» PROBLEM DESCRIPTION
The answer is all of the data repeated exactly, with each picture omitted.

» MATERIAL PROVIDED
★ ★ ★

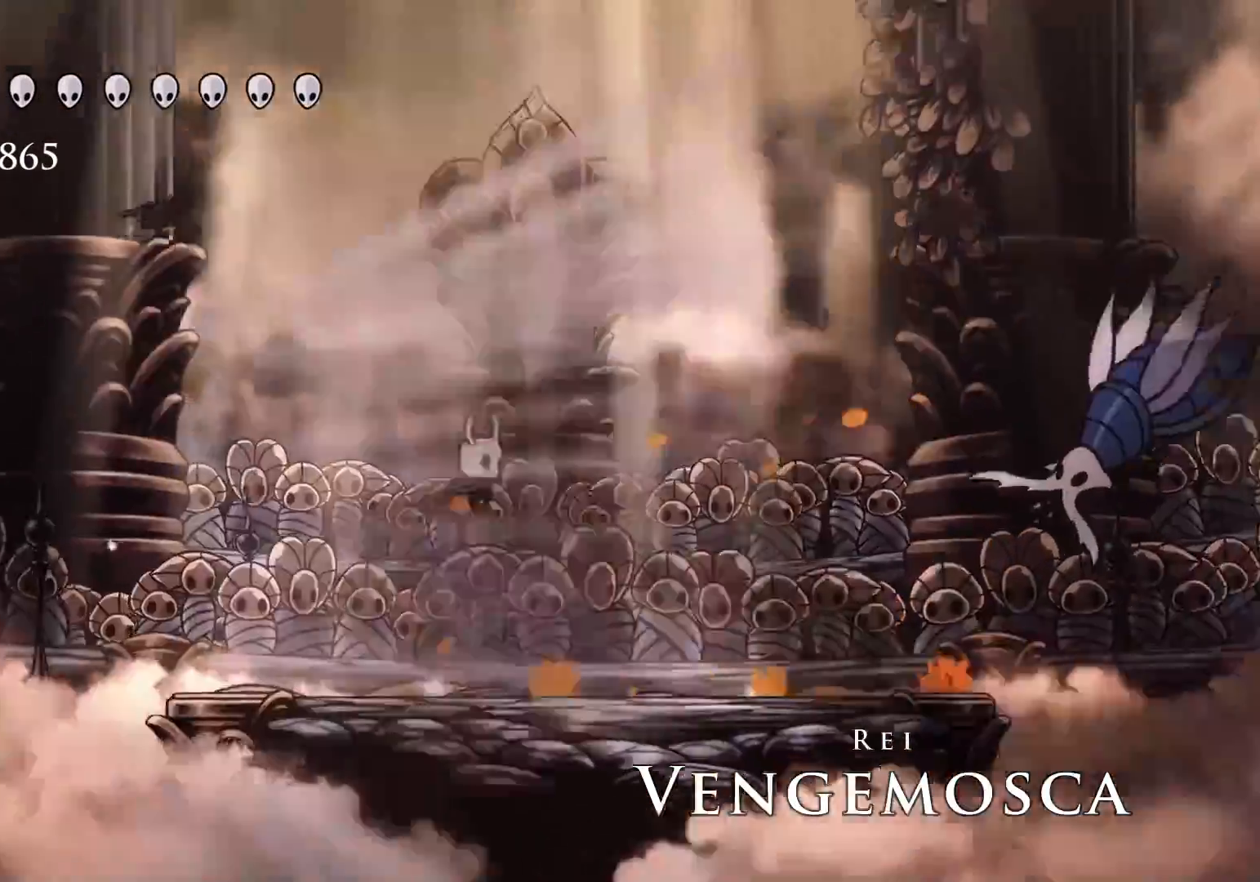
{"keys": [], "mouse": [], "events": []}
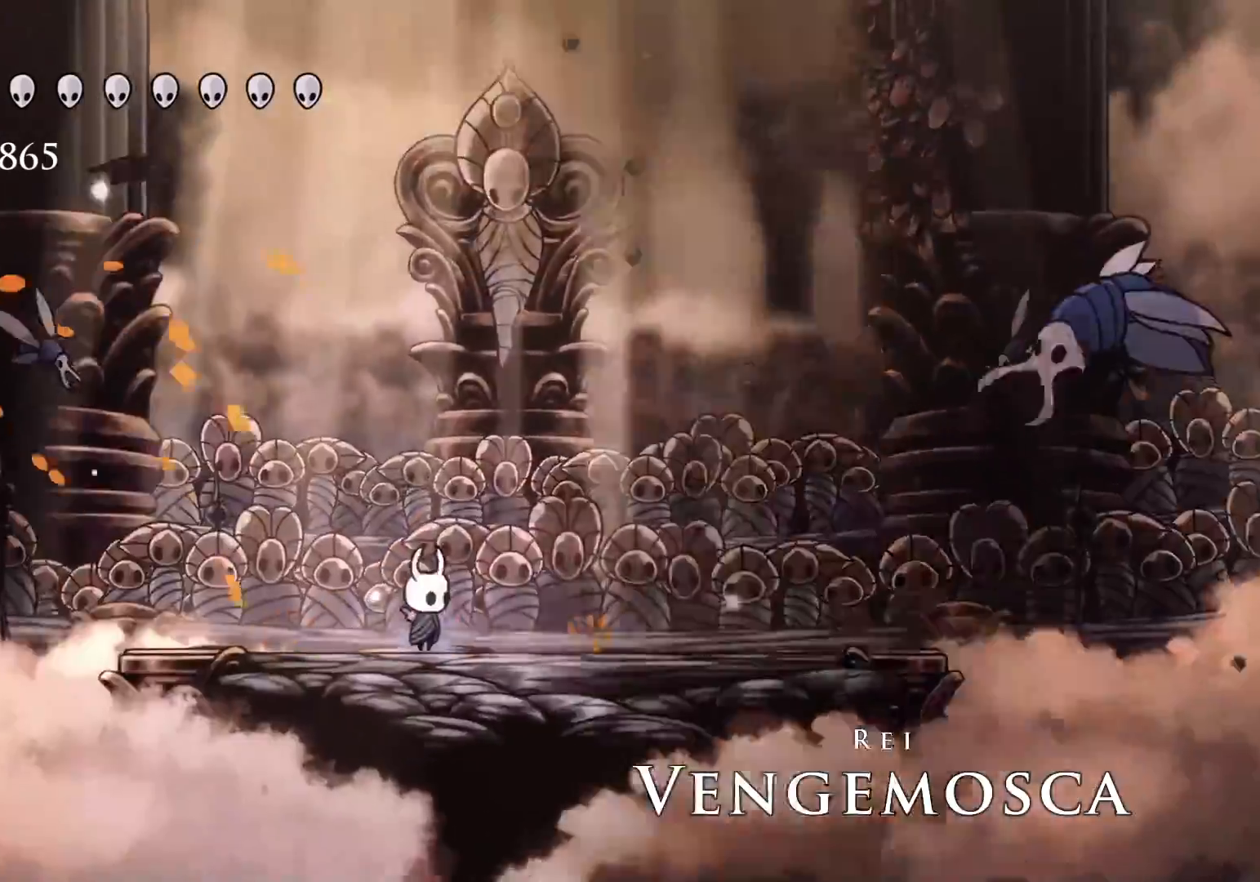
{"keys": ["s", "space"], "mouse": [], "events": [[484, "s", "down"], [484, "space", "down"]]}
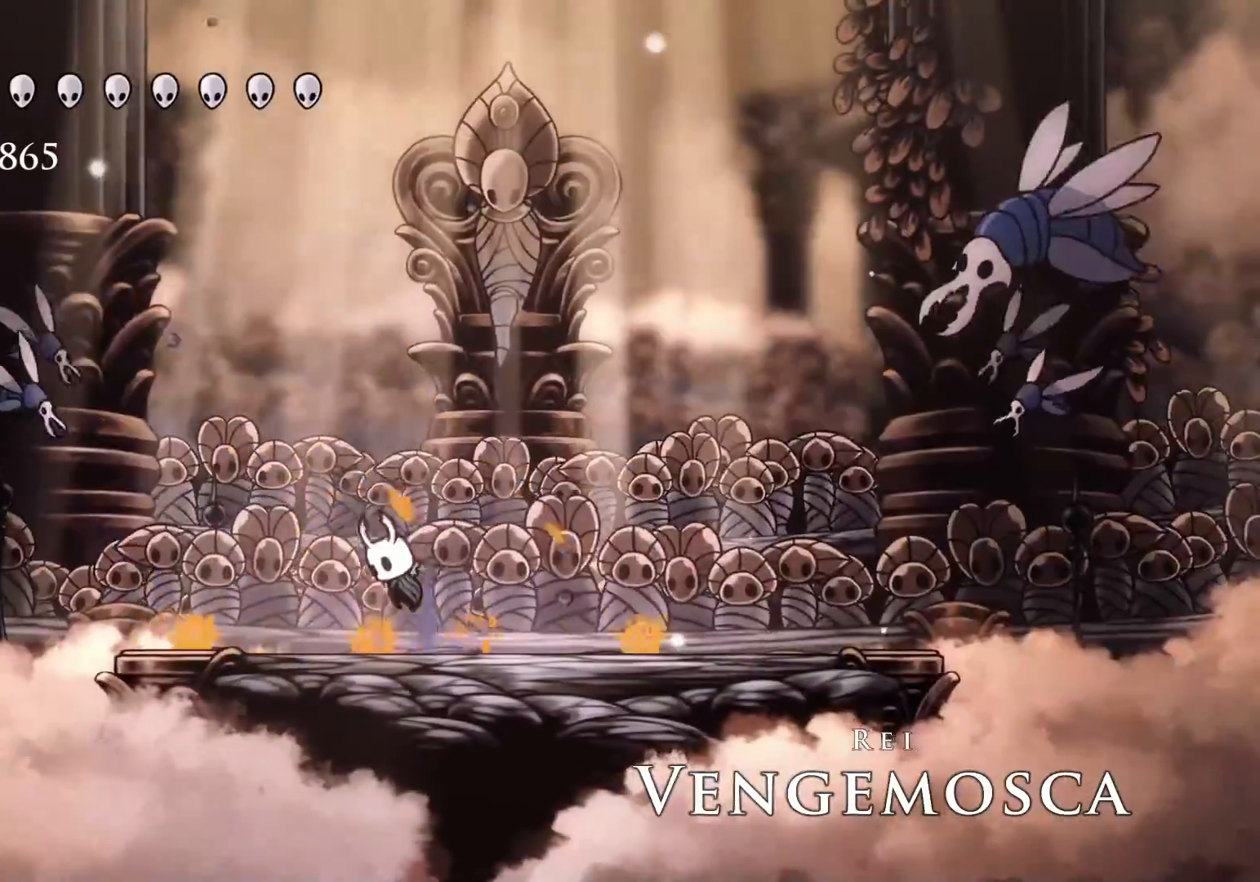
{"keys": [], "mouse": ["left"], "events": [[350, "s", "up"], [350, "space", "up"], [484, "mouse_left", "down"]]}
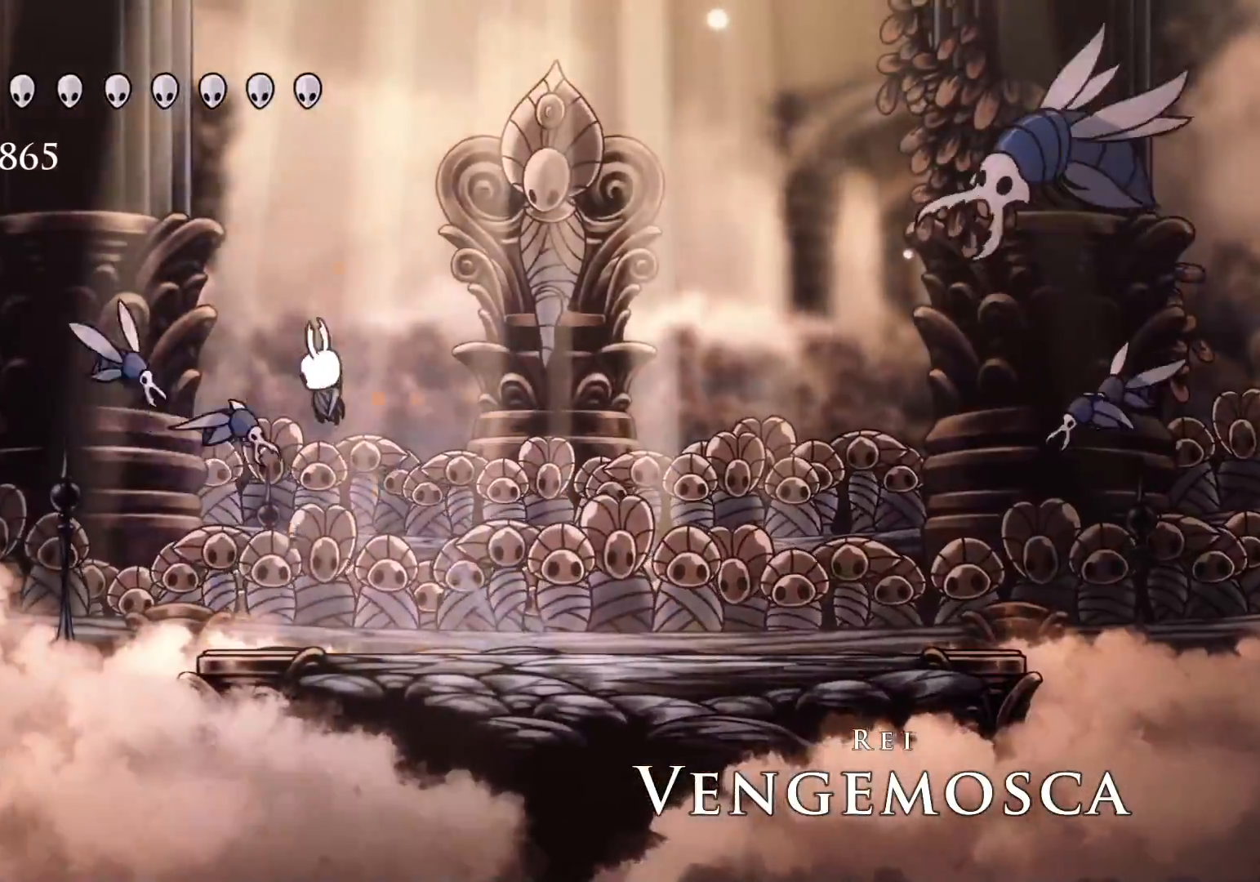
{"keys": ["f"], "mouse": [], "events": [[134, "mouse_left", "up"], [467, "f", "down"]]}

★ ★ ★

» TASK RESULT
{"keys": [], "mouse": [], "events": []}
{"keys": ["s", "space"], "mouse": [], "events": [[484, "s", "down"], [484, "space", "down"]]}
{"keys": [], "mouse": ["left"], "events": [[350, "s", "up"], [350, "space", "up"], [484, "mouse_left", "down"]]}
{"keys": ["f"], "mouse": [], "events": [[134, "mouse_left", "up"], [467, "f", "down"]]}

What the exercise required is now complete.